**ABOUT THIS EXERCISE**
What follows is a set of entries. Give them again exactly, without the pictures.

**SOURCE MATERIAL**
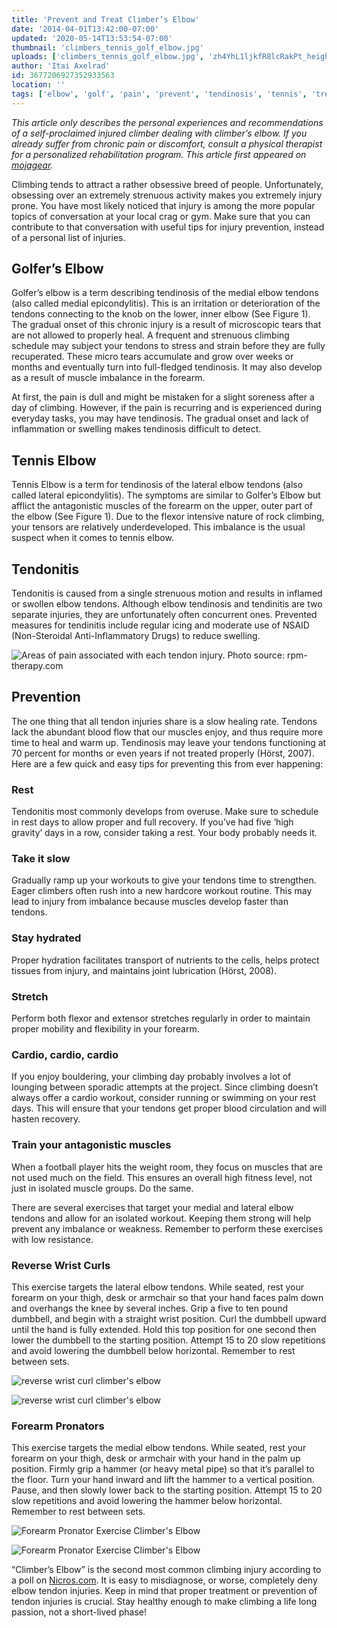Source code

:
 ```yaml
---
title: 'Prevent and Treat Climber’s Elbow'
date: '2014-04-01T13:42:00-07:00'
updated: '2020-05-14T13:53:54-07:00'
thumbnail: 'climbers_tennis_golf_elbow.jpg'
uploads: ['climbers_tennis_golf_elbow.jpg', 'zh4YhL1ljkfR8lcRakPt_height640.jpg', 'ciMfDU3zYBaJiImhWI87_height640.jpg', 'jfWIPXl4Wbvh0K7ItnD5_height6401.jpg', '8yJqH2SM1kYu53p2m1wX_height6401.jpg']
author: 'Itai Axelrad'
id: 3677206927352933563
location: ''
tags: ['elbow', 'golf', 'pain', 'prevent', 'tendinosis', 'tennis', 'treat']
---
```


*This article only describes the personal experiences and recommendations of a self-proclaimed injured climber dealing with climber’s elbow. If you already suffer from chronic pain or discomfort, consult a physical therapist for a personalized rehabilitation program. This article first appeared on [mojagear](https://mojagear.com/journal/2014/04/01/got-elbows-a-guide-to-coping-with-climbers-elbow/).*

Climbing tends to attract a rather obsessive breed of people. Unfortunately, obsessing over an extremely strenuous activity makes you extremely injury prone. You have most likely noticed that injury is among the more popular topics of conversation at your local crag or gym. Make sure that you can contribute to that conversation with useful tips for injury prevention, instead of a personal list of injuries.

## Golfer’s Elbow

Golfer’s elbow is a term describing tendinosis of the medial elbow tendons (also called medial epicondylitis). This is an irritation or deterioration of the tendons connecting to the knob on the lower, inner elbow (See Figure 1). The gradual onset of this chronic injury is a result of microscopic tears that are not allowed to properly heal. A frequent and strenuous climbing schedule may subject your tendons to stress and strain before they are fully recuperated. These micro tears accumulate and grow over weeks or months and eventually turn into full-fledged tendinosis. It may also develop as a result of muscle imbalance in the forearm.

At first, the pain is dull and might be mistaken for a slight soreness after a day of climbing. However, if the pain is recurring and is experienced during everyday tasks, you may have tendinosis. The gradual onset and lack of inflammation or swelling makes tendinosis difficult to detect.

## Tennis Elbow

Tennis Elbow is a term for tendinosis of the lateral elbow tendons (also called lateral epicondylitis). The symptoms are similar to Golfer’s Elbow but afflict the antagonistic muscles of the forearm on the upper, outer part of the elbow (See Figure 1). Due to the flexor intensive nature of rock climbing, your tensors are relatively underdeveloped. This imbalance is the usual suspect when it comes to tennis elbow.

## Tendonitis

Tendonitis is caused from a single strenuous motion and results in inflamed or swollen elbow tendons. Although elbow tendinosis and tendinitis are two separate injuries, they are unfortunately often concurrent ones. Prevented measures for tendinitis include regular icing and moderate use of NSAID (Non-Steroidal Anti-Inflammatory Drugs) to reduce swelling.

![Areas of pain associated with each tendon injury. Photo source: rpm-therapy.com](uploads/climbers_tennis_golf_elbow.jpg)

## Prevention

The one thing that all tendon injuries share is a slow healing rate. Tendons lack the abundant blood flow that our muscles enjoy, and thus require more time to heal and warm up. Tendinosis may leave your tendons functioning at 70 percent for months or even years if not treated properly (Hörst, 2007). Here are a few quick and easy tips for preventing this from ever happening:

### Rest

Tendonitis most commonly develops from overuse. Make sure to schedule in rest days to allow proper and full recovery. If you’ve had five ‘high gravity’ days in a row, consider taking a rest. Your body probably needs it.

### Take it slow

Gradually ramp up your workouts to give your tendons time to strengthen. Eager climbers often rush into a new hardcore workout routine. This may lead to injury from imbalance because muscles develop faster than tendons.

### Stay hydrated

Proper hydration facilitates transport of nutrients to the cells, helps protect tissues from injury, and maintains joint lubrication (Hörst, 2008).

### Stretch

Perform both flexor and extensor stretches regularly in order to maintain proper mobility and flexibility in your forearm.

### Cardio, cardio, cardio

If you enjoy bouldering, your climbing day probably involves a lot of lounging between sporadic attempts at the project. Since climbing doesn’t always offer a cardio workout, consider running or swimming on your rest days. This will ensure that your tendons get proper blood circulation and will hasten recovery.

### Train your antagonistic muscles

When a football player hits the weight room, they focus on muscles that are not used much on the field. This ensures an overall high fitness level, not just in isolated muscle groups. Do the same.

There are several exercises that target your medial and lateral elbow tendons and allow for an isolated workout. Keeping them strong will help prevent any imbalance or weakness. Remember to perform these exercises with low resistance.

### Reverse Wrist Curls

This exercise targets the lateral elbow tendons. While seated, rest your forearm on your thigh, desk or armchair so that your hand faces palm down and overhangs the knee by several inches. Grip a five to ten pound dumbbell, and begin with a straight wrist position. Curl the dumbbell upward until the hand is fully extended. Hold this top position for one second then lower the dumbbell to the starting position. Attempt 15 to 20 slow repetitions and avoid lowering the dumbbell below horizontal. Remember to rest between sets.

![reverse wrist curl climber's elbow](uploads/44047881418129.zh4YhL1ljkfR8lcRakPt_height640.jpg)

![reverse wrist curl climber's elbow](uploads/44047881418131.ciMfDU3zYBaJiImhWI87_height640.jpg)

### Forearm Pronators

This exercise targets the medial elbow tendons. While seated, rest your forearm on your thigh, desk or armchair with your hand in the palm up position. Firmly grip a hammer (or heavy metal pipe) so that it’s parallel to the floor. Turn your hand inward and lift the hammer to a vertical position. Pause, and then slowly lower back to the starting position. Attempt 15 to 20 slow repetitions and avoid lowering the hammer below horizontal. Remember to rest between sets.

![Forearm Pronator Exercise Climber's Elbow](uploads/44047881418127.jfWIPXl4Wbvh0K7ItnD5_height6401.jpg)

![Forearm Pronator Exercise Climber's Elbow](uploads/44047881418124.8yJqH2SM1kYu53p2m1wX_height6401.jpg)

“Climber’s Elbow” is the second most common climbing injury according to a poll on [Nicros.com](www.nicros.com). It is easy to misdiagnose, or worse, completely deny elbow tendon injuries. Keep in mind that proper treatment or prevention of tendon injuries is crucial. Stay healthy enough to make climbing a life long passion, not a short-lived phase!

**PROBLEM SOLUTION**
Source code

:
 ```yaml
---
title: 'Prevent and Treat Climber’s Elbow'
date: '2014-04-01T13:42:00-07:00'
updated: '2020-05-14T13:53:54-07:00'
thumbnail: 'climbers_tennis_golf_elbow.jpg'
uploads: ['climbers_tennis_golf_elbow.jpg', 'zh4YhL1ljkfR8lcRakPt_height640.jpg', 'ciMfDU3zYBaJiImhWI87_height640.jpg', 'jfWIPXl4Wbvh0K7ItnD5_height6401.jpg', '8yJqH2SM1kYu53p2m1wX_height6401.jpg']
author: 'Itai Axelrad'
id: 3677206927352933563
location: ''
tags: ['elbow', 'golf', 'pain', 'prevent', 'tendinosis', 'tennis', 'treat']
---
```


*This article only describes the personal experiences and recommendations of a self-proclaimed injured climber dealing with climber’s elbow. If you already suffer from chronic pain or discomfort, consult a physical therapist for a personalized rehabilitation program. This article first appeared on [mojagear](https://mojagear.com/journal/2014/04/01/got-elbows-a-guide-to-coping-with-climbers-elbow/).*

Climbing tends to attract a rather obsessive breed of people. Unfortunately, obsessing over an extremely strenuous activity makes you extremely injury prone. You have most likely noticed that injury is among the more popular topics of conversation at your local crag or gym. Make sure that you can contribute to that conversation with useful tips for injury prevention, instead of a personal list of injuries.

## Golfer’s Elbow

Golfer’s elbow is a term describing tendinosis of the medial elbow tendons (also called medial epicondylitis). This is an irritation or deterioration of the tendons connecting to the knob on the lower, inner elbow (See Figure 1). The gradual onset of this chronic injury is a result of microscopic tears that are not allowed to properly heal. A frequent and strenuous climbing schedule may subject your tendons to stress and strain before they are fully recuperated. These micro tears accumulate and grow over weeks or months and eventually turn into full-fledged tendinosis. It may also develop as a result of muscle imbalance in the forearm.

At first, the pain is dull and might be mistaken for a slight soreness after a day of climbing. However, if the pain is recurring and is experienced during everyday tasks, you may have tendinosis. The gradual onset and lack of inflammation or swelling makes tendinosis difficult to detect.

## Tennis Elbow

Tennis Elbow is a term for tendinosis of the lateral elbow tendons (also called lateral epicondylitis). The symptoms are similar to Golfer’s Elbow but afflict the antagonistic muscles of the forearm on the upper, outer part of the elbow (See Figure 1). Due to the flexor intensive nature of rock climbing, your tensors are relatively underdeveloped. This imbalance is the usual suspect when it comes to tennis elbow.

## Tendonitis

Tendonitis is caused from a single strenuous motion and results in inflamed or swollen elbow tendons. Although elbow tendinosis and tendinitis are two separate injuries, they are unfortunately often concurrent ones. Prevented measures for tendinitis include regular icing and moderate use of NSAID (Non-Steroidal Anti-Inflammatory Drugs) to reduce swelling.

![Areas of pain associated with each tendon injury. Photo source: rpm-therapy.com](uploads/climbers_tennis_golf_elbow.jpg)

## Prevention

The one thing that all tendon injuries share is a slow healing rate. Tendons lack the abundant blood flow that our muscles enjoy, and thus require more time to heal and warm up. Tendinosis may leave your tendons functioning at 70 percent for months or even years if not treated properly (Hörst, 2007). Here are a few quick and easy tips for preventing this from ever happening:

### Rest

Tendonitis most commonly develops from overuse. Make sure to schedule in rest days to allow proper and full recovery. If you’ve had five ‘high gravity’ days in a row, consider taking a rest. Your body probably needs it.

### Take it slow

Gradually ramp up your workouts to give your tendons time to strengthen. Eager climbers often rush into a new hardcore workout routine. This may lead to injury from imbalance because muscles develop faster than tendons.

### Stay hydrated

Proper hydration facilitates transport of nutrients to the cells, helps protect tissues from injury, and maintains joint lubrication (Hörst, 2008).

### Stretch

Perform both flexor and extensor stretches regularly in order to maintain proper mobility and flexibility in your forearm.

### Cardio, cardio, cardio

If you enjoy bouldering, your climbing day probably involves a lot of lounging between sporadic attempts at the project. Since climbing doesn’t always offer a cardio workout, consider running or swimming on your rest days. This will ensure that your tendons get proper blood circulation and will hasten recovery.

### Train your antagonistic muscles

When a football player hits the weight room, they focus on muscles that are not used much on the field. This ensures an overall high fitness level, not just in isolated muscle groups. Do the same.

There are several exercises that target your medial and lateral elbow tendons and allow for an isolated workout. Keeping them strong will help prevent any imbalance or weakness. Remember to perform these exercises with low resistance.

### Reverse Wrist Curls

This exercise targets the lateral elbow tendons. While seated, rest your forearm on your thigh, desk or armchair so that your hand faces palm down and overhangs the knee by several inches. Grip a five to ten pound dumbbell, and begin with a straight wrist position. Curl the dumbbell upward until the hand is fully extended. Hold this top position for one second then lower the dumbbell to the starting position. Attempt 15 to 20 slow repetitions and avoid lowering the dumbbell below horizontal. Remember to rest between sets.

![reverse wrist curl climber's elbow](uploads/44047881418129.zh4YhL1ljkfR8lcRakPt_height640.jpg)

![reverse wrist curl climber's elbow](uploads/44047881418131.ciMfDU3zYBaJiImhWI87_height640.jpg)

### Forearm Pronators

This exercise targets the medial elbow tendons. While seated, rest your forearm on your thigh, desk or armchair with your hand in the palm up position. Firmly grip a hammer (or heavy metal pipe) so that it’s parallel to the floor. Turn your hand inward and lift the hammer to a vertical position. Pause, and then slowly lower back to the starting position. Attempt 15 to 20 slow repetitions and avoid lowering the hammer below horizontal. Remember to rest between sets.

![Forearm Pronator Exercise Climber's Elbow](uploads/44047881418127.jfWIPXl4Wbvh0K7ItnD5_height6401.jpg)

![Forearm Pronator Exercise Climber's Elbow](uploads/44047881418124.8yJqH2SM1kYu53p2m1wX_height6401.jpg)

“Climber’s Elbow” is the second most common climbing injury according to a poll on [Nicros.com](www.nicros.com). It is easy to misdiagnose, or worse, completely deny elbow tendon injuries. Keep in mind that proper treatment or prevention of tendon injuries is crucial. Stay healthy enough to make climbing a life long passion, not a short-lived phase!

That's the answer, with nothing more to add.